In this case, we perceive the future in a physical and sensuous way. The term ‘immersive’ is often used to describe the type of works that Anadol creates, because they not only involve us mentally, but let us enter the work entirely, body and soul. He brings entire buildings and spaces to life, incorporating the floors, walls and ceilings to create digital visualisations that fully envelop us. The approach represents how we are currently moving towards an ever-increasing fusion of our physical and virtual lives. What we previously only experienced via our screens now penetrates our physical world, and the screens turn into 3D simulations. This development goes by many names, including augmented reality, hybrid reality or the metaverse. All this is happening now because our digital being is becoming increasingly important to us, and we need the various formats to exist across the different realities we find ourselves embedded in. The worldwide pandemic is now remembered as more than a health crisis: it was also as a digital revolution. Not only did we learn to work and hold meetings online; our sensibilities regarding the digital realms have changed, and we have learned to experience art and culture online. We have not gone back to our former offline cultural habits after the shutdowns brought by COVID-19 were lifted. But our online consumption of culture is growing. Many artists feel a need to be able to exist in both worlds, and the term ‘phygital’ has been coined to express this, a contraction of the words ‘physical’ and ‘digital’. The word is used to describe works of art that straddle the physical and digital worlds, working with traits that characterise both modes. We are heading towards a future where sensory inputs are not only associated with nature or art in our physical reality, but also with the digital realm, and artists like Refik Anadol pave the way for this kind of sensibility.
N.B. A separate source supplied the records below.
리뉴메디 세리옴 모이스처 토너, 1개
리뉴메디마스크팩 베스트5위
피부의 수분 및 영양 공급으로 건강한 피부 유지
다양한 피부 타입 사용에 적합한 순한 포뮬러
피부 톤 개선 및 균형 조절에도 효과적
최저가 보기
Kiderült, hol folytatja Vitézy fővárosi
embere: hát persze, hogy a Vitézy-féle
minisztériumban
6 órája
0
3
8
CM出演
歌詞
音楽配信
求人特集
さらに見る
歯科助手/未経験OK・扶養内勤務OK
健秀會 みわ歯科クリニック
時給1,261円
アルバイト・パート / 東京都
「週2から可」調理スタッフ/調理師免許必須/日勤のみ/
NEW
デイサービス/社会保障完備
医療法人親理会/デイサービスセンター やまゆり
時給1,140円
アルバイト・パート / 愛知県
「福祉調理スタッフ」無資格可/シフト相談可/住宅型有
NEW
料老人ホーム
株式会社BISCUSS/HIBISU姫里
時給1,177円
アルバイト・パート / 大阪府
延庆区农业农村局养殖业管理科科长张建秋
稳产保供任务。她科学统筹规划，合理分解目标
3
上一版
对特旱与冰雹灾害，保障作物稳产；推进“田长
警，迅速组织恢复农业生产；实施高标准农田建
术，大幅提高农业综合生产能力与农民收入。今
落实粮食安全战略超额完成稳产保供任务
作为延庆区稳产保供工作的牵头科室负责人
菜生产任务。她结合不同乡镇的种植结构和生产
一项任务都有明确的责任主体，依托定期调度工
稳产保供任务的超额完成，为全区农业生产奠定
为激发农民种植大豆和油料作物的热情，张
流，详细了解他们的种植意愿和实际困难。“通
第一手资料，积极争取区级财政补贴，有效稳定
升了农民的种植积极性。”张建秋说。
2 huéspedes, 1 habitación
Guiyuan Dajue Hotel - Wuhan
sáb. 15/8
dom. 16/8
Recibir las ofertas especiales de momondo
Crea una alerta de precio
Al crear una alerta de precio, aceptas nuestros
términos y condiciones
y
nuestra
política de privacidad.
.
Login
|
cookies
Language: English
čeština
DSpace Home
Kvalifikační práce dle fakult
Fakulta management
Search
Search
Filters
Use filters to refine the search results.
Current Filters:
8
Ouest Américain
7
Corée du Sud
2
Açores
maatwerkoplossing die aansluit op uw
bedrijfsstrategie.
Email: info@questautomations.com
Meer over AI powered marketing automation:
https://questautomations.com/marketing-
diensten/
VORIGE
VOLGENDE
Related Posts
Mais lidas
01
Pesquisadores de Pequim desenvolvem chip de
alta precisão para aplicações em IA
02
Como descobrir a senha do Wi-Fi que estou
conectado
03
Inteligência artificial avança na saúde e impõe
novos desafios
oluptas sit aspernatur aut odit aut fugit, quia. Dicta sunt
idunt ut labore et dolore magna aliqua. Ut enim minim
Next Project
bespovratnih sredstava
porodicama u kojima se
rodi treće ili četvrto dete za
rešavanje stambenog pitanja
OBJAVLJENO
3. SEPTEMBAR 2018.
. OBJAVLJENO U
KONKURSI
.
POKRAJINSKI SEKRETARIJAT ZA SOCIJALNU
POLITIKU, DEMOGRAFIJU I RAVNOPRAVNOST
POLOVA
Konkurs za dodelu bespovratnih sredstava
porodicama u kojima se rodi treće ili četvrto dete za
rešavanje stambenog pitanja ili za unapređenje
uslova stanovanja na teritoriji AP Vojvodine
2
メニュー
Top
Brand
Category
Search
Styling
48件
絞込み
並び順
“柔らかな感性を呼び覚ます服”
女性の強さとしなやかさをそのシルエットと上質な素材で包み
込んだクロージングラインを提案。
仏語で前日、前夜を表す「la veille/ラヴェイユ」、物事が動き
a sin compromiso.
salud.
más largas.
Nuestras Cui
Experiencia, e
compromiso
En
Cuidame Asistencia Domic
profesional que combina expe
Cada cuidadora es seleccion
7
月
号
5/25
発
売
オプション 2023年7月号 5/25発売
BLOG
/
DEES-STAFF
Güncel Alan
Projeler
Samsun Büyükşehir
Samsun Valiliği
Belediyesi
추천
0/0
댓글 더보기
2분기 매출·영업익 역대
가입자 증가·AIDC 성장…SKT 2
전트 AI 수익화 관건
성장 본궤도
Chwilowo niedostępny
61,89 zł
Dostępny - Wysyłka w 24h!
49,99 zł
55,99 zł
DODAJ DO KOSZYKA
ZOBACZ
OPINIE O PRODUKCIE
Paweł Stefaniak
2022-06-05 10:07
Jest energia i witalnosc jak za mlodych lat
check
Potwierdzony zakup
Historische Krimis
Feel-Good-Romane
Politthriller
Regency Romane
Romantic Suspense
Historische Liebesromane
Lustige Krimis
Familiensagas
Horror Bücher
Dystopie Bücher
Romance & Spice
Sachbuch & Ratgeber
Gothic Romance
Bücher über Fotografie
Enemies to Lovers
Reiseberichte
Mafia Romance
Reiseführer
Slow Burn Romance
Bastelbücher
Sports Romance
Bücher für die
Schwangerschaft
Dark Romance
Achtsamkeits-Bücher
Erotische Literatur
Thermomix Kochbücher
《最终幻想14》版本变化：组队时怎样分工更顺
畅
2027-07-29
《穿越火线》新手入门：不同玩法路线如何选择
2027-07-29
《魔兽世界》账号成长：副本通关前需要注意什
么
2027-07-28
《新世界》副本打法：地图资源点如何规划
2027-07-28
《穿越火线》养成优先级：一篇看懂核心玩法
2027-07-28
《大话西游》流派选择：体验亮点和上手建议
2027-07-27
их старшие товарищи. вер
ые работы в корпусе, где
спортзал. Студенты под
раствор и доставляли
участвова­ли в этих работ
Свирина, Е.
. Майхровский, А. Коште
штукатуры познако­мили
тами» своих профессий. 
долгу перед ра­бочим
This is by no means the first time we have seen artists collaborating with technology. The brush and the chisel are both analogue technologies that have facilitated artistic expressions through human history, but in Anadol’s artistic practice the technology possesses real autonomy, actively helping to shape the character and expression of the work. The works are generative, which introduces an element of unpredictability, even for the artist, because the work’s appearance is created in collaboration with an algorithm. People first began talking about generative art in the 1960s, when machines and computational systems became part of our lives and so also entered the realm of contemporary art. Generative art is art that interacts with an autonomous system, meaning different factors that can leave a unique imprint on the work’s form. These factors may be algorithms, but may also involve chemistry, biology, robotics, etc. that take over parts of the process so that the work comes into being in collaboration with the generative source. Anadol controls a range of parameters and creates a unique artistic signature evident in the way textures appear in the picture plane, in the colours and the movements. However, he does not know exactly how the work will unfold over time.
An important aspect of generative art is the very fact that time often becomes an essential part of the work. The works change constantly: what you see at ARKEN will not be the same as what other visitors experience the next day. In addition, the works are generated in what we call real time: the visuals are not video footage that is played over and over again, but unique images continuously generated by the algorithm based on the data selected by Refik Anadol.